The method consists of conducting a catheter through the femoral artery into the uterine artery and blocking the blood flow in it with the help of an embolization material. The procedure is performed in X-ray surgery, refers to minimally invasive interventions and does not require anesthesia. As a rule, hospitalization is necessary for one day.

Some doctors claim that after such an operation a woman can conceive and take out a healthy child, others think that this can be problematic, everything is very individual and depends on the type of myoma, its size, successful operation.

Folk remedies

Very many women are looking for any effective folk remedies for the treatment of uterine fibroids.

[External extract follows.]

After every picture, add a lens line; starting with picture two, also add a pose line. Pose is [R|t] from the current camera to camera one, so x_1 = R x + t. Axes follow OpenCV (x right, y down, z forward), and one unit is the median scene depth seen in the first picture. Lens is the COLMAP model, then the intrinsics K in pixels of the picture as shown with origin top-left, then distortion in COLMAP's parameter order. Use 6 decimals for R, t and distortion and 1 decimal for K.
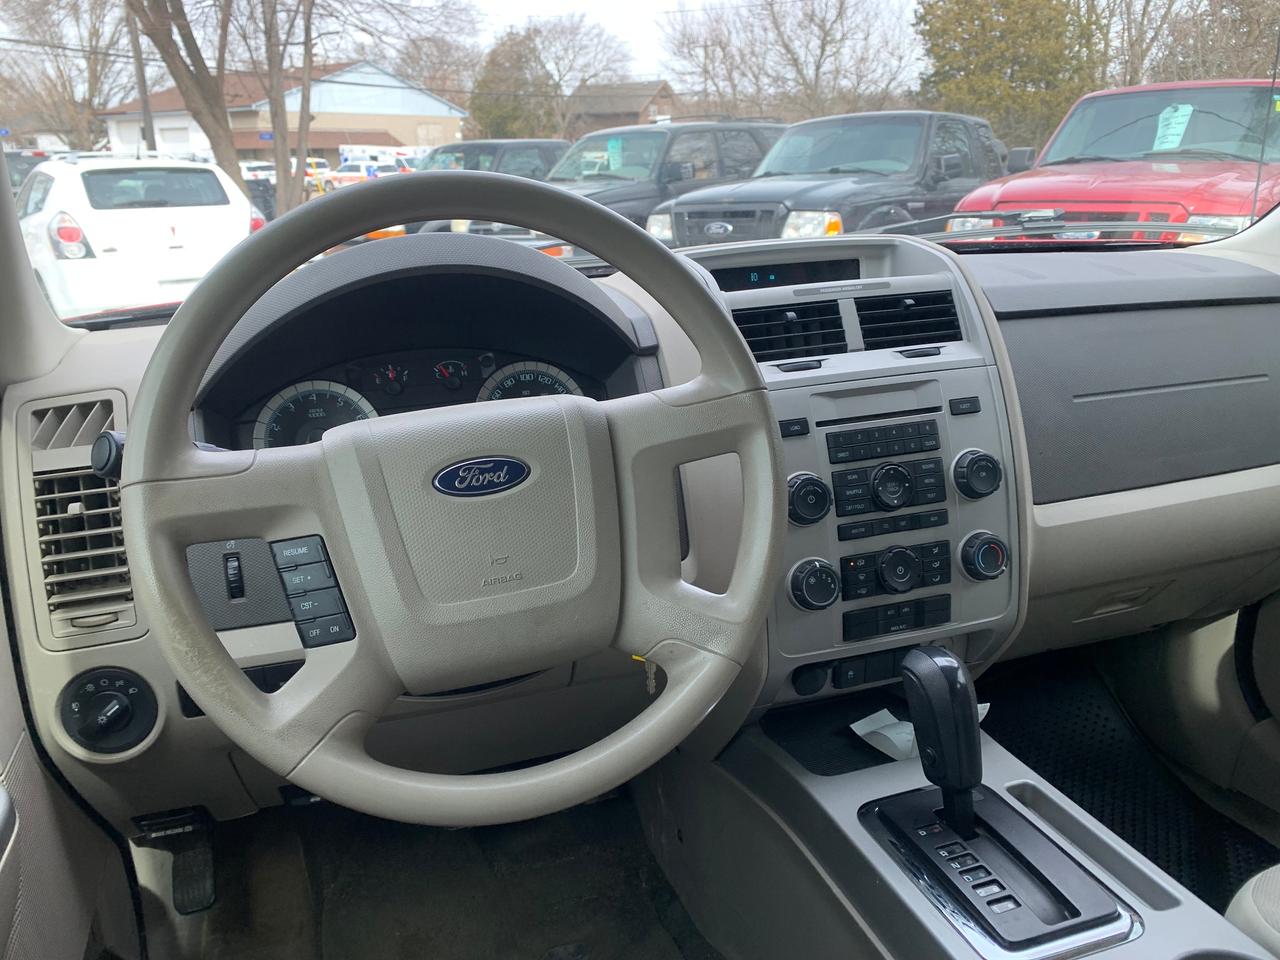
lens RADIAL K [[982.6, 0, 647.1], [0, 982.6, 509.1], [0, 0, 1]] dist [0.032509, -0.025698]
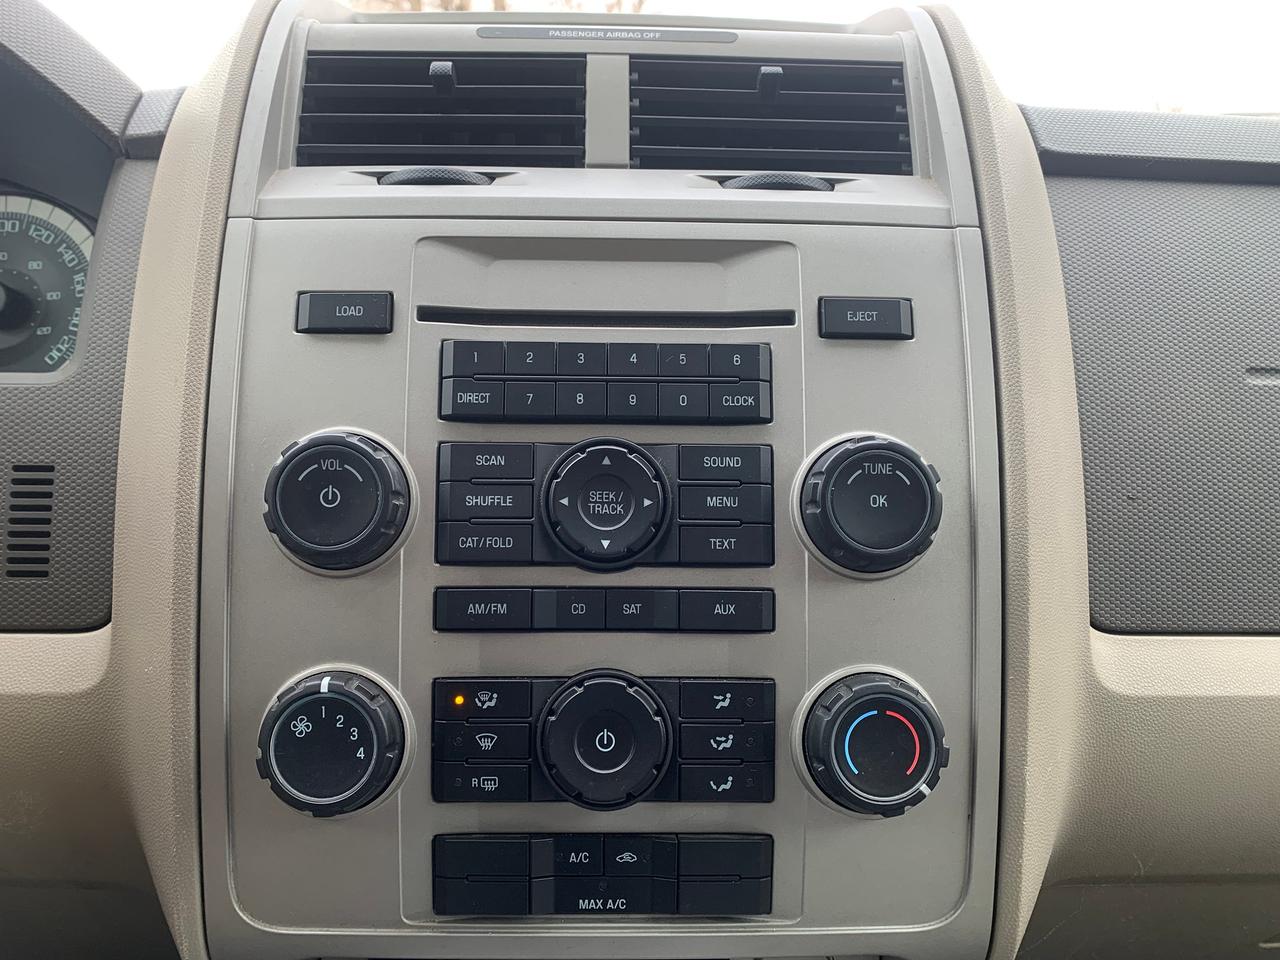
lens RADIAL K [[982.6, 0, 633.9], [0, 982.6, 500.5], [0, 0, 1]] dist [0.032509, -0.025698]
pose [[0.957239, 0.107505, -0.268582, 0.347511], [-0.141520, 0.983734, -0.110628, 0.014430], [0.252321, 0.143907, 0.956883, 0.642084]]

Practically all methods of treatment at home are reduced to the introduction of tampons and douching with herbal medicinal solutions.

However, there is no effective folk remedy to change the deep internal causes of fibroids. In any case, before trying any folk methods for treating fibroids, you should definitely tell your doctor and discuss this method.

Prevention of

There are no special measures for preventing uterine fibroids. However, with suspicions of uterine fibroids, the most important thing is timely diagnostics and timely treatment. Thus, the only prevention is periodic examinations at the gynecologist at least 1-2 times a year

Forecast

With the timely detection and the correct treatment of uterine fibroids, a further prognosis is favorable. After organ-saving operations in women in the reproductive period is likely the onset of pregnancy.

However, the rapid growth of uterine fibroids may require a radical operation with the exception of childbearing function even in young women. Sometimes even a small uterine myoma can cause infertility.